In general, I have a fairly good level of confidence that the system will have sufficient capacity to ensure appropriate treatment for patients, but it is a reason to engage in strong mitigation measures. No one wants to see any patient die or have a bad outcome because adequate health resources were not available.
More Thoughts on Death Rates
Obviously the worst effect from coronavirus is death. The per capita death rate is very low in the United States at this point, but will grow as additional deaths occur. But there is a need to be careful in assuming that the reported number of deaths attributed to coronavirus is accurate at this point. Currently, deaths are attributed to coronavirus if that reason is listed on a death certificate or from other reporting methods. But it is likely there is over-attribution. A study in Italy, which has reported very high death numbers, suggests some of these issues. (Italy Issues) Although not like Italy, some of the same issues may be present in attribution of deaths in the United States to coronavirus.
At some point epidemiologists will do a retrospective study comparing death certificates to actual medical records and the number of deaths attributed to coronavirus will almost certainly be reduced. At some point also, we will be able to look at the underlying death rate trend in an extended period before the epidemic began and compare it with the trend during the epidemic. That will be one method to estimate deaths due to coronavirus. The issue of pre-existing illness and nosocomial (acquired in a health care facility) infections is also of interest in understanding what deaths were caused by coronavirus.
There are also algorithms available that are fairly good at predicting mortality for an individual in the next six months or a year. These algorithms are used by hospitals and others to aid in managing care. So it will be possible to take the population that died and assess the likelihood that these persons would have died in any event in 6 months or a year. Should all those deaths be attributed to coronavirus? Almost certainly not.

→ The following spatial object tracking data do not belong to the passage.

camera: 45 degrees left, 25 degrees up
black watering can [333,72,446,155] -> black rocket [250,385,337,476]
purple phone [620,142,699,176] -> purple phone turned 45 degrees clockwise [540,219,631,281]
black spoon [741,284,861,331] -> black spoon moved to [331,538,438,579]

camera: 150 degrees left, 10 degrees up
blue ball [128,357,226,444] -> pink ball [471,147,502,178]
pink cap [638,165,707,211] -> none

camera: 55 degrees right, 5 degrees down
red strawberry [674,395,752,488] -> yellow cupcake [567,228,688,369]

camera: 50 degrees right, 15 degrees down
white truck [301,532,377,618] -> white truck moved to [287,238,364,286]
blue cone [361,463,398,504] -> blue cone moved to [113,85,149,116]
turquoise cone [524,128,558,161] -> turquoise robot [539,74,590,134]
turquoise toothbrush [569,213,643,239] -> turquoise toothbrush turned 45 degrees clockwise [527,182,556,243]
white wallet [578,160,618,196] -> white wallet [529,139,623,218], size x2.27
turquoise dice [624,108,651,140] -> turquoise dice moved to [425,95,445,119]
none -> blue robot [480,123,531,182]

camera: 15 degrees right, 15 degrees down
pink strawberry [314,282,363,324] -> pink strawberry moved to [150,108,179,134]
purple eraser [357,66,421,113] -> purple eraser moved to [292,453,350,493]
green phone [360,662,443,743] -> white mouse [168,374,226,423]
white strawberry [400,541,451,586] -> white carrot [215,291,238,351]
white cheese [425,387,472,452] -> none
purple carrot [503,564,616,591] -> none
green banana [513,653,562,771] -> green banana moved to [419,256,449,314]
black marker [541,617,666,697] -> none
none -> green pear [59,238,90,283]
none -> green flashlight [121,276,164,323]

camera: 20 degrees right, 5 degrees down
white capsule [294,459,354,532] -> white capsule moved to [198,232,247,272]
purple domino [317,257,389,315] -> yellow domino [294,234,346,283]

Infections acquired while in a health care facility are also worthy of consideration. These patients went into the facility for a reason other than coronavirus and contracted the virus and/or became infected while there. This is very likely occurring with some regularity. In fact, obtaining infections while in a hospital is such a generally significant issue that Medicare has a special program punishing hospitals for excessive rates of hospital-acquired infections. So if the patient gets coronavirus in a hospital and ends up dying from the infection, would the same death have occurred–would the patient have contracted the disease in the community? It is a coronavirus death, assuming it is not also affected by the pre-existing illness issue, but seems to be in a different category.
Just items to be aware of in looking at death rates. In retrospect they are likely to be lower than they appear at this point.